Gemini is sure to be spectacular, but even bigger and more advanced variants are anticipated. In an interview with The Economist, Mustafa Suleyman, the CEO and cofounder of Inflection AI and a cofounder of DeepMind, made the forecast that the frontier model companies — those of us at the cutting edge who are training the largest AI models — will train models that are over 1,000 times larger than what you see in GPT-4 within the next five years.
These models offer an unmatched range of possible uses and impacts on our daily lives, which opens the door to both huge advantages and increased risks. In Vanity Fair, David Chalmers, a professor of philosophy and neuro science at NYU, is quoted as saying: “The upsides for this are enormous. Maybe these systems find cures for diseases and solutions to problems like poverty and climate change, and those are enormous upsides.” The article also analyses the dangers and offers expert forecasts of terrible outcomes, such as the eventual annihilation of humanity, with likelihood ranges from 1% to 50%.
The end of human-dominated history?
Yuval Noah Harari, a historian, stated in a talk that these upcoming developments in AI will not be the end of history, but rather “the end of human-dominated history. Someone else will be in charge as history goes on. It more closely resembles an alien invasion.
Suleyman retorted that AI tools would lack agency and hence be limited to what humans gave them the authority to accomplish. This future AI may be “more intelligent than us,” Harari retorted. “How do you keep something smarter than you from developing agency?” With agency, an AI could take behaviors that are incompatible with human wants and ideals.
These next-generation models are the next step towards AGI and a future in which AI will be increasingly more capable, integrated, and useful in current life. While there are many reasons to be optimistic, these anticipated new developments lend fuel to calls for control and regulation.
The regulatory problem
Even the CEOs of corporations that create frontier models believe that regulation is required. On September 13th, after many of them spoke together before the United States Senate, it is reported that they “loosely endorsed the idea of government regulations” and that “there is little consensus on what regulation would look like.”
Senator Chuck Schumer organized the session, and afterwards he emphasized the difficulties in developing proper rules. He noted that AI is technically complex, constantly developing, and “has such a wide, broad effect across the entire world.
AI regulation may not even be feasible. For starters, much of the technology has been released as open-source software, which means it is effectively available for use by anybody. This alone might make many regulatory efforts difficult.

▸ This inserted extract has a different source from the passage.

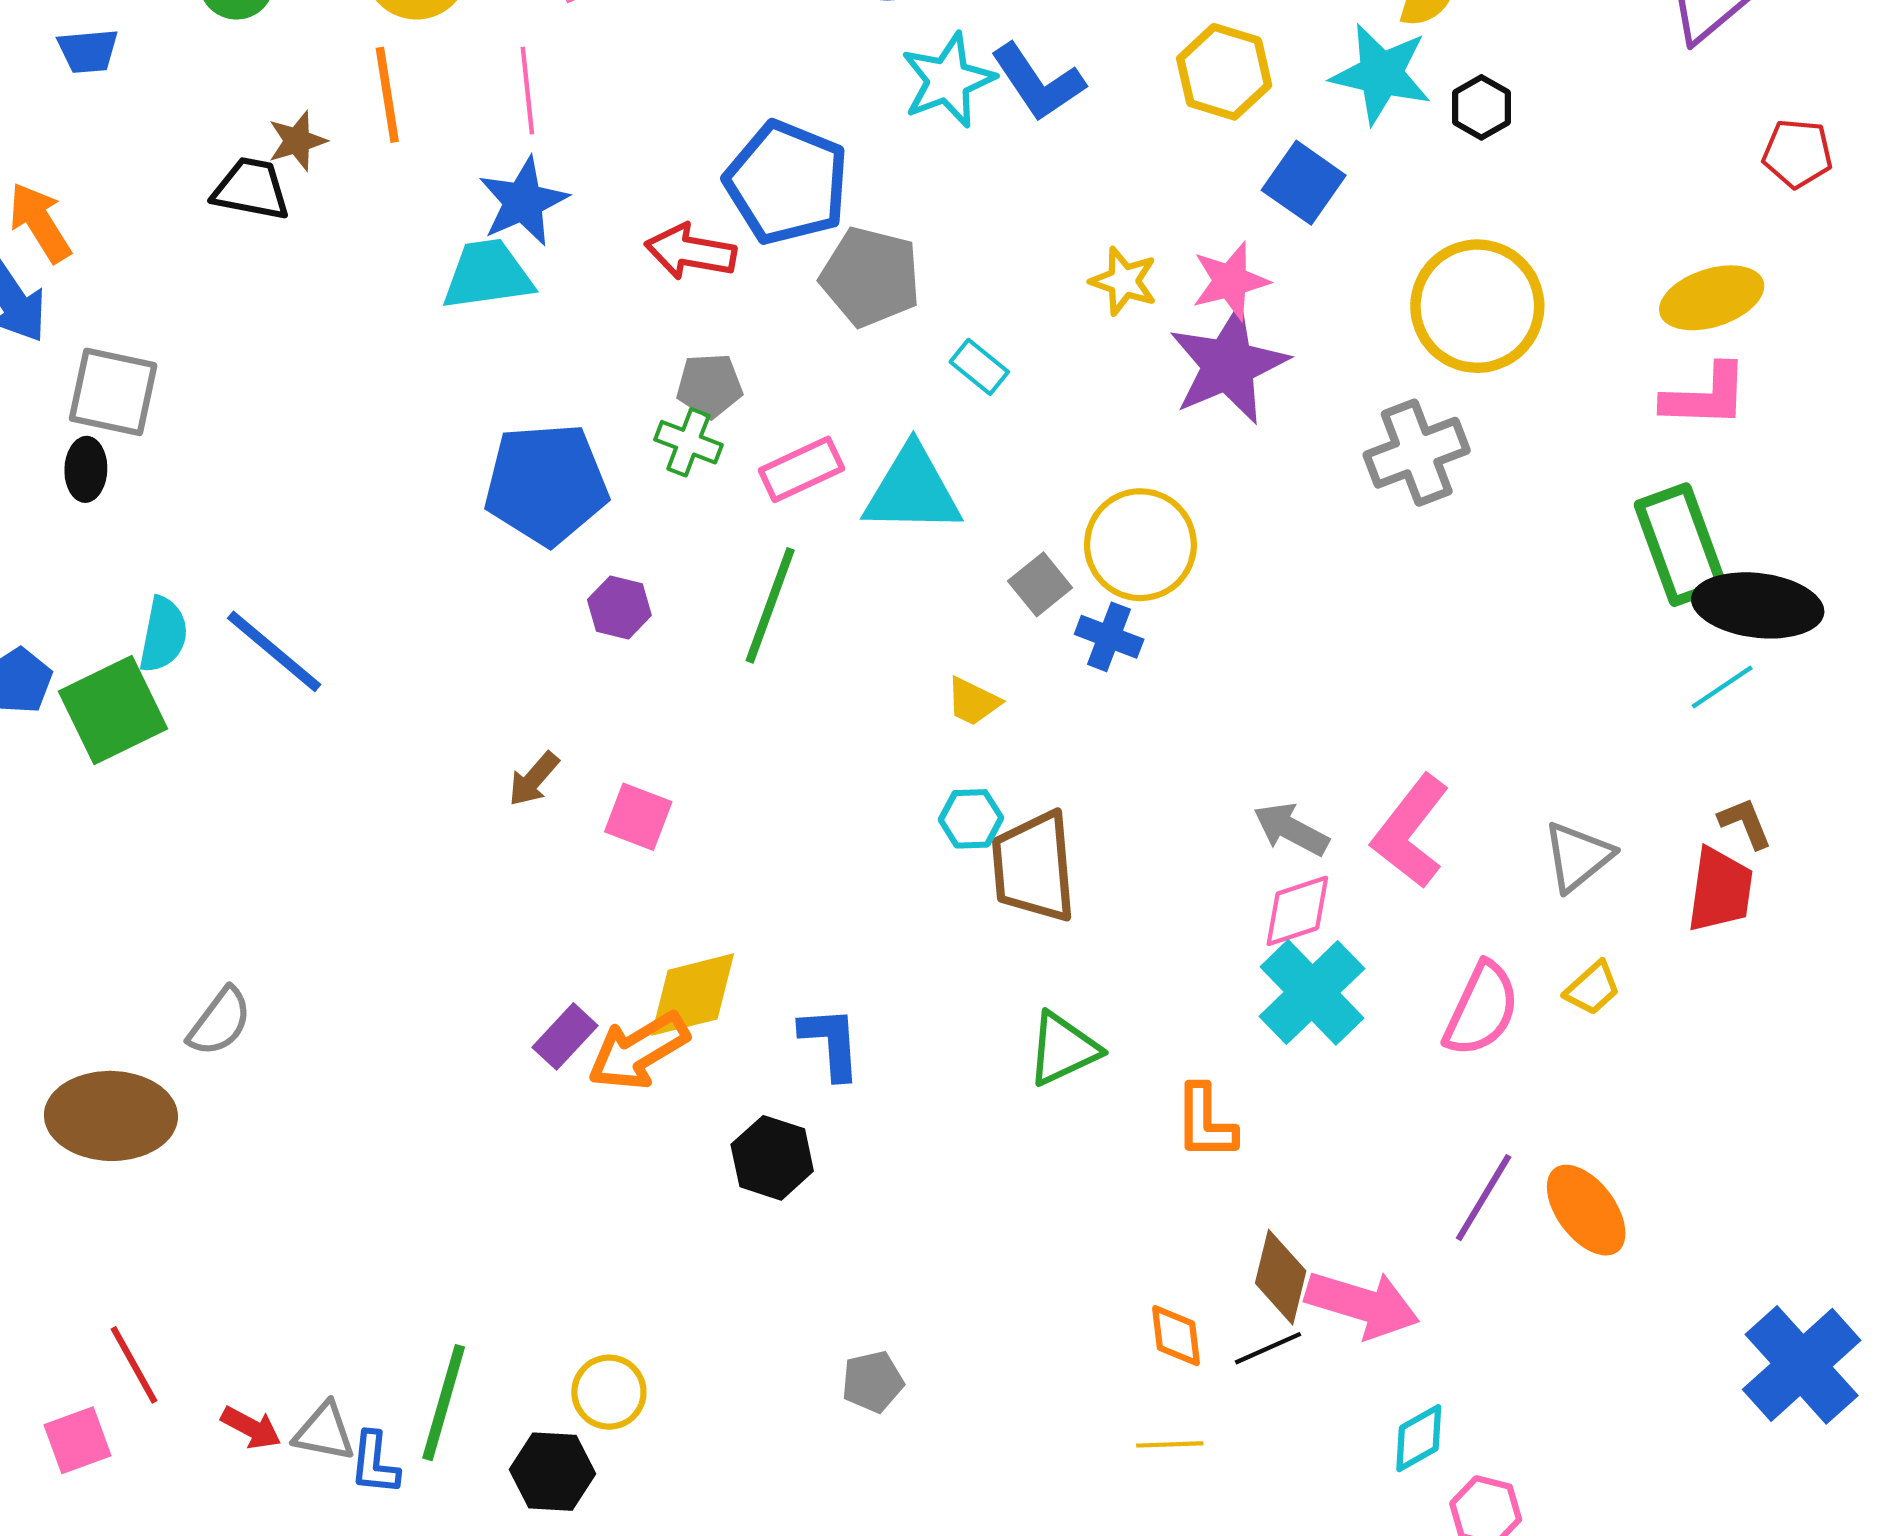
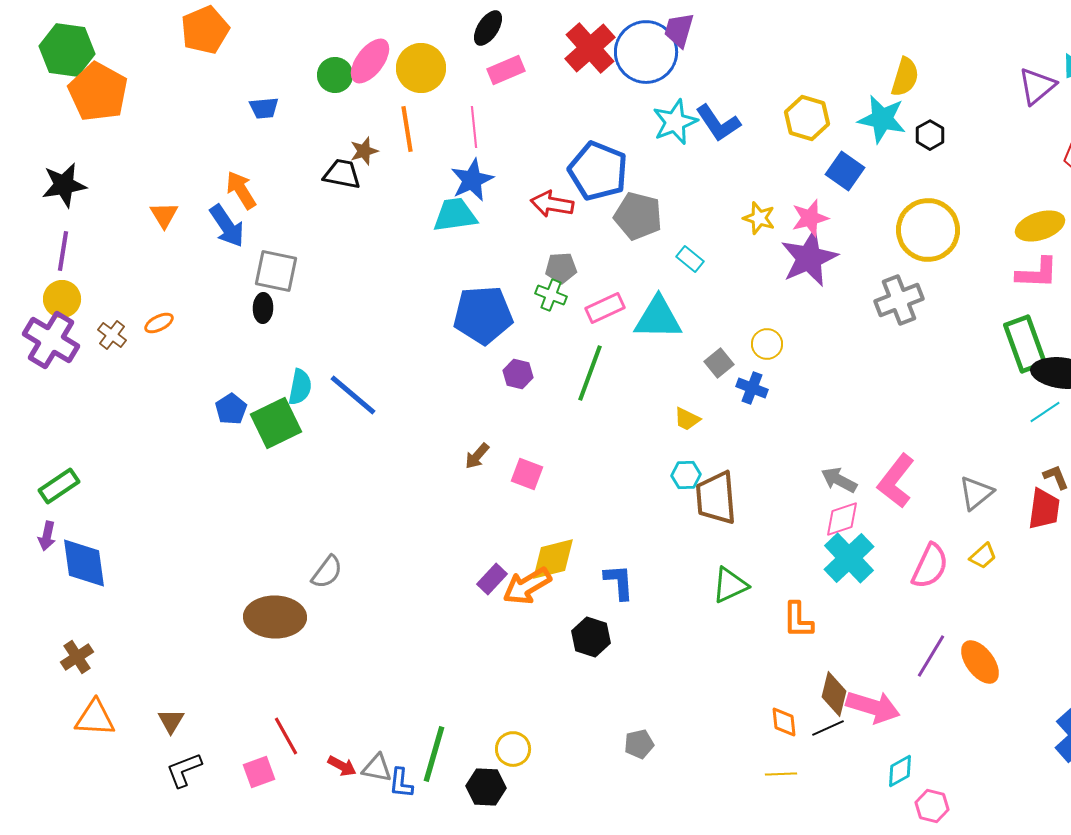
yellow circle: (1140, 545) -> (767, 344), size x0.6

Precaution logical and sensical
Some argue that public pronouncements by AI leaders in support of regulatory theatrics are a form of regulation theatrics. According to report, Tom Siebel, a long-time Silicon Valley veteran and current CEO of C3 AI: AI executives are roping legislators in, urging them to regulate us. However, there is insufficient money and intellectual capital to secure the safety of millions of algorithms. They are well aware that it is impossible.
It may be impossible, but we must try. As Suleyman emphasized in his Economist interview, this is the time to embrace a precautionary approach, not out of fear, but simply as a reasonable, sensible way to go.
As AI rapidly evolves from limited capabilities to AGI, the promise is enormous, but the risks are severe. In this age of uncertainty, we must use our deepest conscience, knowledge, and care to create these AI technologies for the benefit of humanity while avoiding extreme potential risks.